Rescue Journal

So...speaking about animal communication....

Alison  ·  Oct. 19, 2006

it is not as far fetched as most would believe. You don't have to actually believe in the whole Dr. Dolittle thing, actual verbal conversations, or even mental ones either. But consider this...humans use approximently 10% of their brains...what is the other 90% for anyway. Even if you don't want to consider the possibilty that actual communication is possible...understanding certainly is.

Consider Phoebe, sitting at my feet, pawing at my leg, and making some pretty pathetic in-desperate-need noises. It does not take a rocket scientist to figure out that the little red miss wants up on my lap for a close and meaningful moment. She is saying in a way that I can understand that she needs some warm and fuzzy's. When I invite her up, she does the super sonic kissing thing and settles in my lap for a nap...communication successful.

Consider Carl following me around, looking wistfully over top of Petunia and then back at me.
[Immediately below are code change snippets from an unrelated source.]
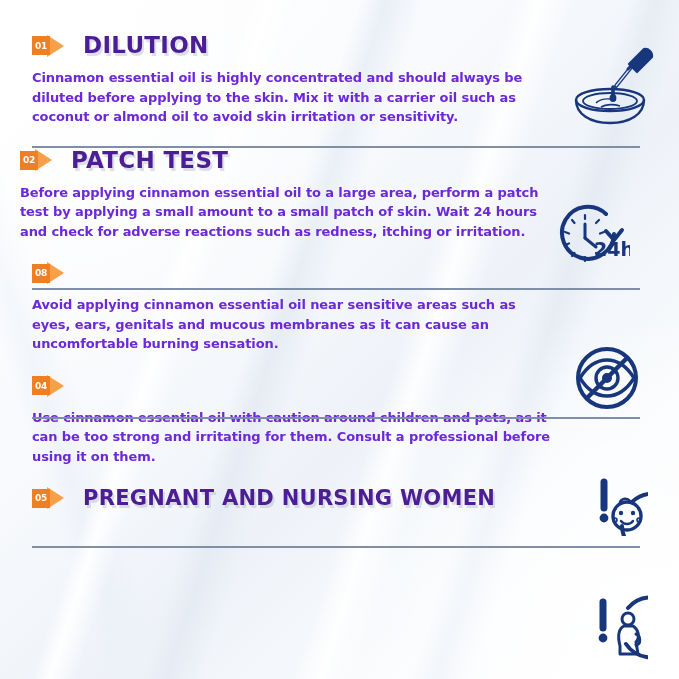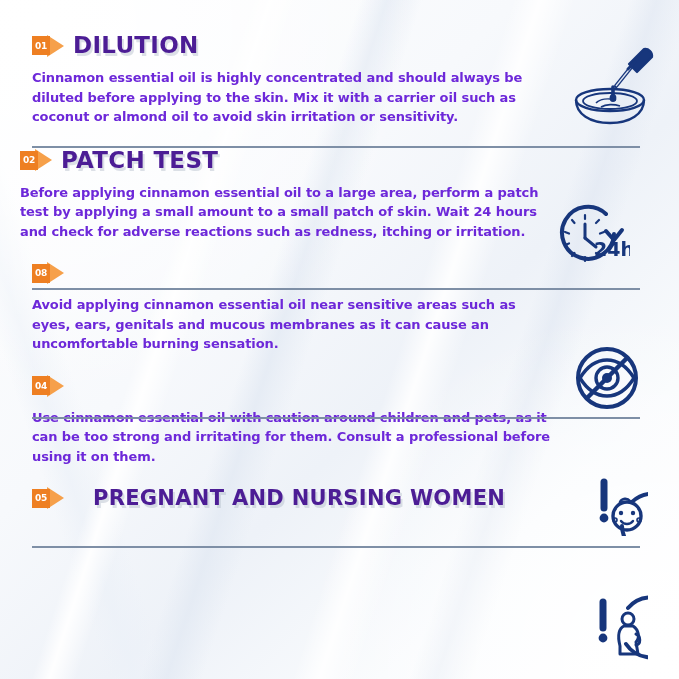--- a/index.html
+++ b/index.html
@@ -55,7 +55,7 @@
   .head-row {
     display: flex;
     align-items: center;
-    gap: 9px;
+    gap: 19px;
   }
 
   

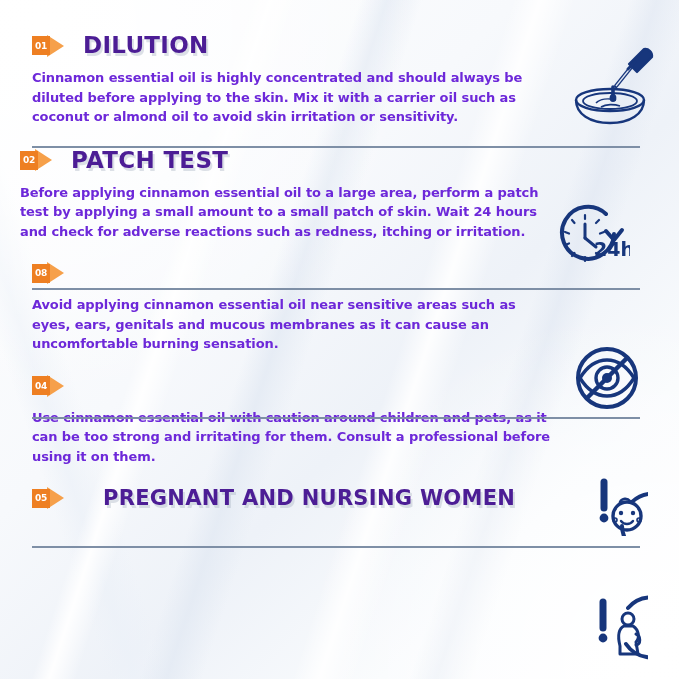--- a/index.html
+++ b/index.html
@@ -197,7 +197,7 @@
           <div class="badge-box">05</div>
           <div class="badge-arrow"></div>
         </div>
-        <div class="heading" style="font-size:21px;margin-left:20px;">PREGNANT AND NURSING WOMEN</div>
+        <div class="heading" style="font-size:21px;">PREGNANT AND NURSING WOMEN</div>
       </div>
     </div>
I would have to pretty dense not to get that a certain llama wants one (or ten) of the carrots on the shelf in Tunies stall.
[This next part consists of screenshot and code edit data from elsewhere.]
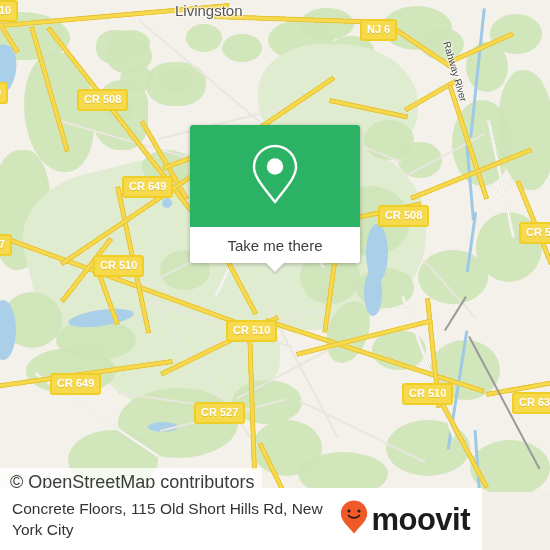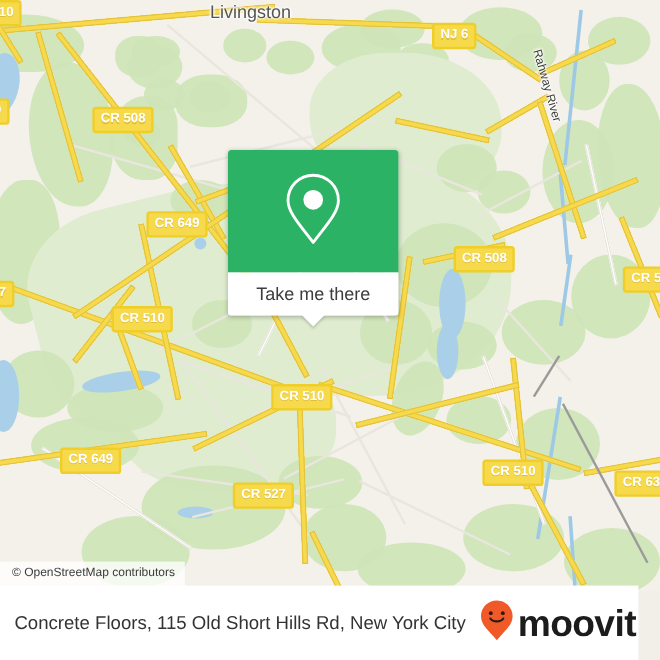--- a/index.html
+++ b/index.html
@@ -46,7 +46,7 @@
 
   
   #popup{
-    position:absolute;left:190px;top:125px;width:142px;
+    position:absolute;left:190px;top:125px;width:170px;
     border-radius:3px;overflow:visible;
     box-shadow:0 1px 4px rgba(0,0,0,.28);
     z-index:40;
When the sheep or donkeys are banging on the closed barn doors, it is not hard to figure out that they want in, and quickly too.

Even subtle emotional messages are clear if we are paying attention. I watch moses fairly closely on our walks right now...I can see when he becomes a little bit confused and a tiny bit unsure and when i call him to me and touch him, I can also see him relax and become confident with who and where he is again almost instantly.

When all of the dogs sit in a half circle around me and their eyes follow the cookie in my hand, up to my lips and back down again, how hard is it to guess that they are very clearly saying that they want some too.

The dogs tell me every day that they want to go for a walk, I would have to be deaf and blind not to see it when they are knocking me over to squeeze thru the gate with me.

And these guys can all hear me too. Some sit when I say sit, some wait when I say wait, some actually do knock it off when I say knock it off. Most of them come when I ask them and ALL of them say yes when I ask them if they want a cookie.

These are all really obvious ways that all of us communicate back and forth with our animals. We communicate in ways we don't we know and understand too...thru body language, thru emotional energy and maybe even telepathically with our thoughts.. I believe that the animals talk to us constantly and I certainly talk back to them just as much. The question becomes, how much are we even willing to consider that we do communicate with them and on how deep a level? Spritely did tell me in the field that day that she could not walk, she did it thru nickers, and pawing at the ground and by her refusal to come when I called. She also did it by somehow sending her pain and distress out when I could hear it with something other than my ears and I understood almost instantly what she was saying.

I think we sell ourselves and the animals we love short when we put limits on just how far our ability to communicate with each other can go. I think it might only be limited by our very own self imposed limitations. Like everything else in life that we don't always understand, I do believe the possibilities are endless. That is why life at SAINTS for me is such an wonderful adventure, because each and everyone of them has something really interesting to say every day.

Comments

Janice

an excerpt from my website:

Willy taught me many things about life and one thing for sure is that they do understand everything we say to them. It is my belief as humans because they do not respond with a human characteristic it is thought by many they don't get it. I can remember as a child picking a kitten from a litter and being so absorbed with my little kitty I never gave the mother a thought. How is it that I never once considered her feelings as I stole one of her babies? I guess because she never let out a scream with outreached arms begging me not to take her baby. Willy is a good teacher.